Le ultime notizie sono le seguenti. Borgna torna in campo, assumendo la presidenza del Teatro di Roma, dopo essere restato fuori dell'agone amministrativo dal momento in cui uscì da Musica per Roma, con l'avvento di Alemanno sindaco. Si torna all'antico, come si predicava un tempo, forzatamente, perché è da generazioni che non si allevano nuovi possibili manager delle istituzioni pubbliche.
Cambio della guardia anche all'Opera di Roma, dove ai primi di dicembre, contemporaneamente con il Teatro di Roma, scade il consiglio di amministrazione, ricomposto con nuovi nomi, e sostituito il sovrintendente: al posto di Catello De Martino arriva Carlo Fuortes, il salvatore. strano che non venga mai incluso, nel cambio della guardia, anche Alessio Vlad, il grande direttore artistico apprezzato internazionalmente. Direttamente da Bari. E lui ha già messo le mani avanti: non lascia l'Auditorium. Poniamo che, invece dell'Auditorium, Fuortes fosse a capo dell'Accademia ceciliana, avremmo il primo caso in cui un solo sovrintendente, contro la legge, regge due fondazioni. Ora fra l'Accademia e Musica per Roma, fra l'altro coinquilini, c'è poca differenza: la seconda non prende soldi dallo Stato; è l'unica grande differenza. Perchè, allora, accettare questo doppio ruolo? Forse che né Musica per Roma né l'Opera comportano un impegno costante? O non è che Fuortes si sente più sicuro a guidare una macchina che già conosce e dalla quale difficilmente gli verrà intimato di scendere, almeno per tutti gli anni di Marino e soprattutto ora che è tornato in campo di nuovo Bettini, suo compagno d'armi agli albori di Musica per Roma, mentre all'Opera soffiano venti di tempesta, ci sono milioni di debiti e Fuortes, per quanto bravo non avrà vita facile e soprattutto non può fare miracoli? Quando un manager molto impegnato si impegna in un nuovo secondo parallelo incarico, a noi ci fa venire qualche sospetto, per lo meno quello che i diversi lavori ormai si fanno con la mano sinistra, dal che viene la disastrosa situazione diffusa dell'Italia.
Staremo a vedere. Lissner oggi, sull'Espresso dà una bella strigliata al mondo musicale italiano, e fa bene, benissimo. Comincia per ricordare al nuovo ministro Bray che forse era il caso che avesse fatto una visitina o si fosse fatto sentire dal teatro più importante del mondo. Ed ha ragione. Prosegue ironizzando sul manager messo dal governo ad amministrare il nuovo fondo per i teatri in difficoltà. E' un ingegnere idraulico, se non ci sbagliamo. Lissner chiosa: se restassi in Italia potrebbero anche nominarmi ministro dell'Economia.

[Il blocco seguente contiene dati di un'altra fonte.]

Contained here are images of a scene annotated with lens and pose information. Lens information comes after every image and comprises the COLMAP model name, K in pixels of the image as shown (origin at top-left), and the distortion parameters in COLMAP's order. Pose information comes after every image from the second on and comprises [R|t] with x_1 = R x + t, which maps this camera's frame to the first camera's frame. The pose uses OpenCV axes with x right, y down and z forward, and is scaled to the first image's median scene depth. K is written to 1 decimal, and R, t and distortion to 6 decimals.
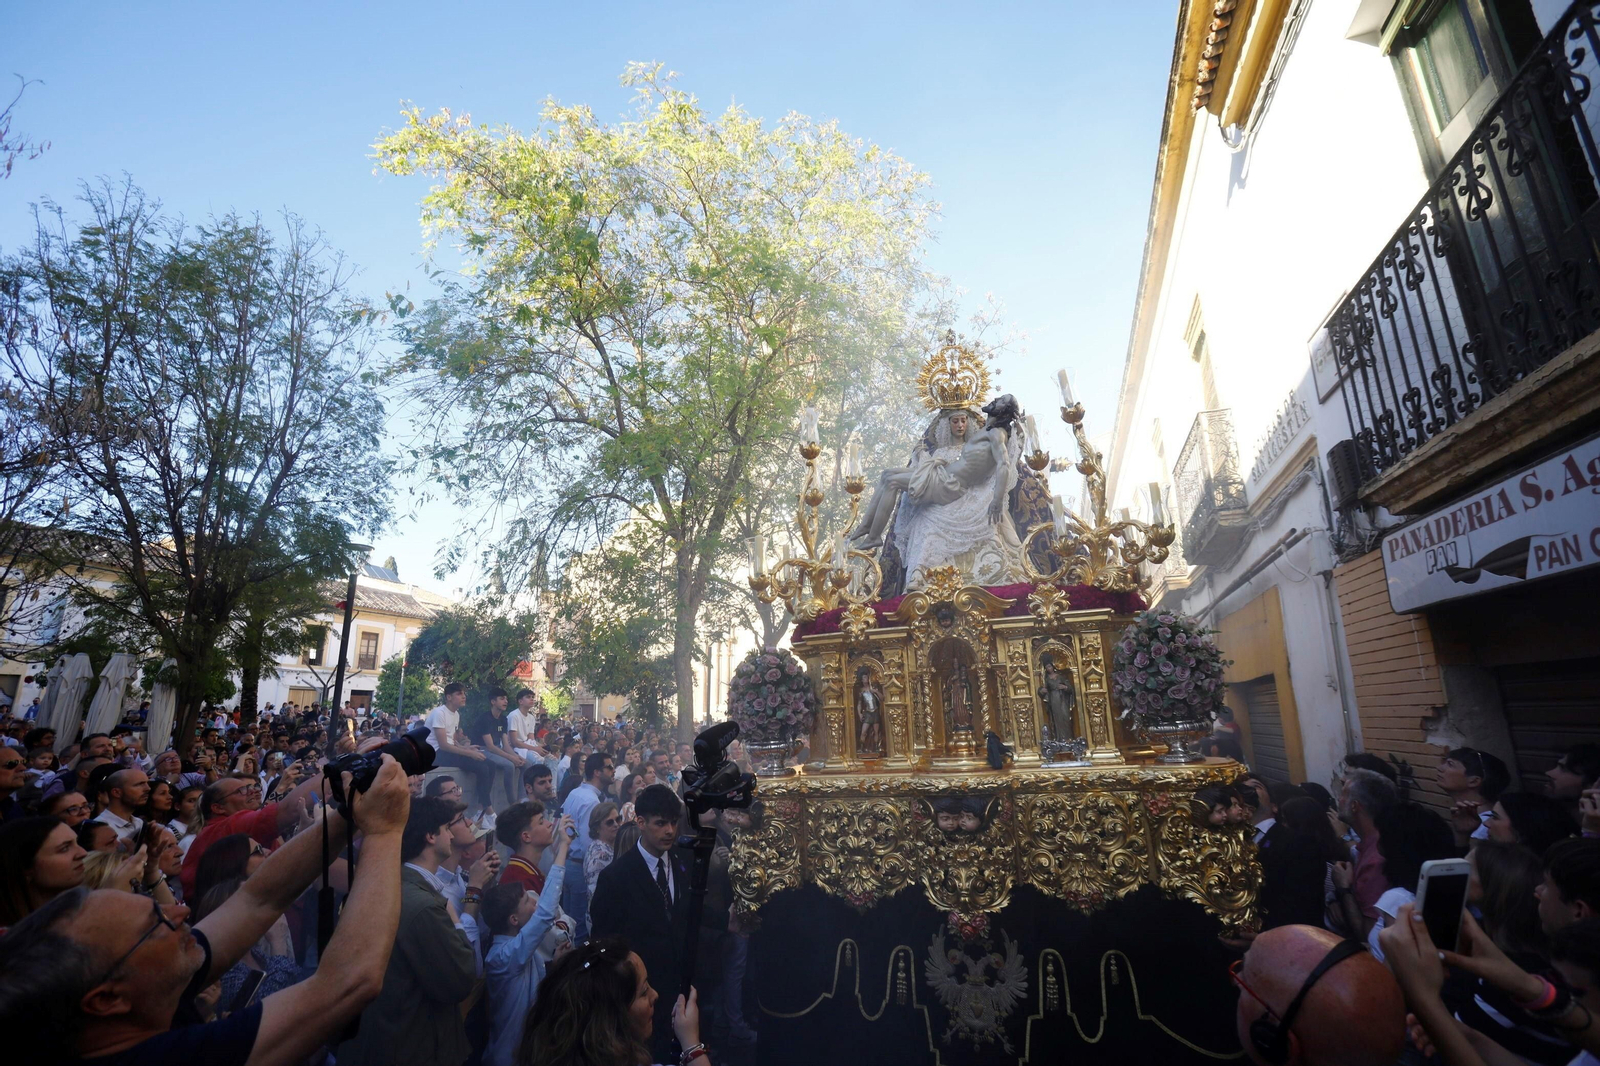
lens RADIAL K [[755.1, 0, 787.7], [0, 755.1, 527.5], [0, 0, 1]] dist [-0.079398, 0.037973]
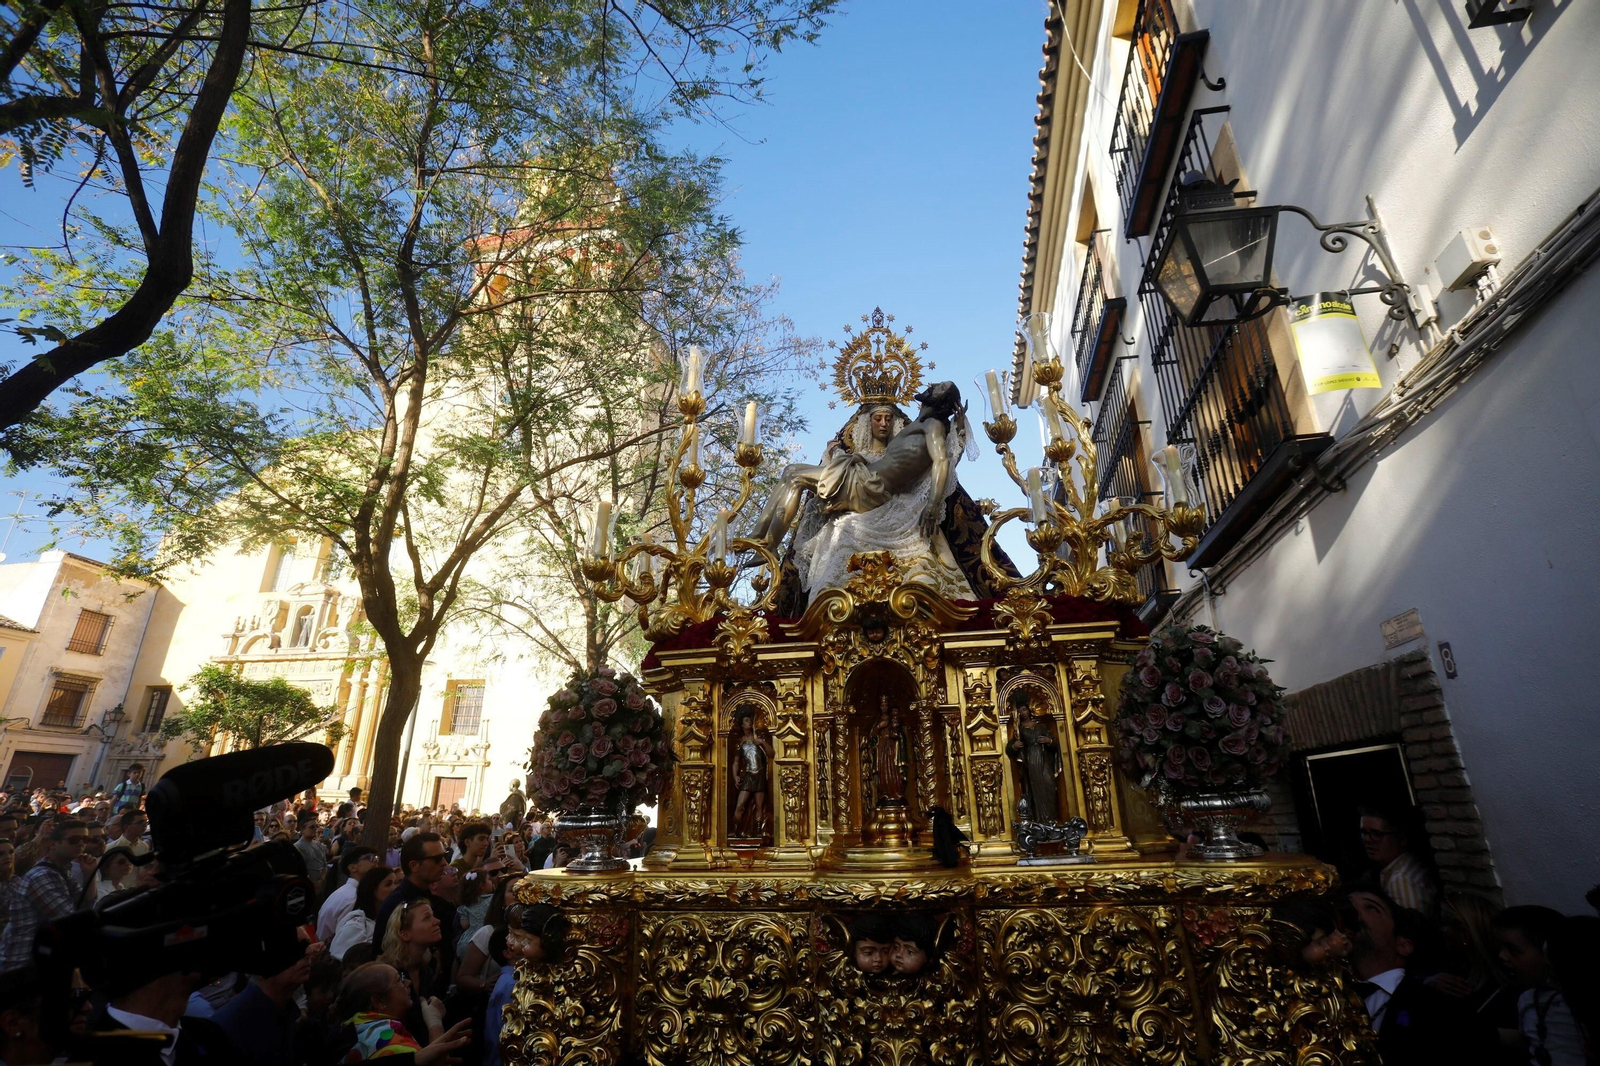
lens RADIAL K [[755.1, 0, 787.7], [0, 755.1, 527.5], [0, 0, 1]] dist [-0.079398, 0.037973]
pose [[0.986524, 0.079492, 0.143010, 0.032991], [-0.061153, 0.989841, -0.128354, 0.123837], [-0.151760, 0.117879, 0.981363, 0.356969]]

Bolla le incongruenze del decreto governativo 'valore cultura' subito bisognoso di grandi correzioni: siamo un paese di pagliacci incompetenti. Ed infine se la prende con un critico che avrebbe ironizzato sull'alta qualità dell'Orchestra di Santa Cecilia. Se un critico ha detto questo, Lissner ha ragione a bollarlo.
Purtroppo anche a noi da un noto direttore d'orchestra, assai inavvedutamente, venne fatto lo stesso apprezzamento sull'orchestra di Pappano. Ci disse, nel corso di un'intervista, ma a registratore spento: quella è un'orchestra? E' chiaro che voleva scherzare, anche perchè il suo metro di paragone, in funzione dell'eccellenza, era un'altra orchestra che, per decenza, non nominiamo ma che non è difficile immaginare.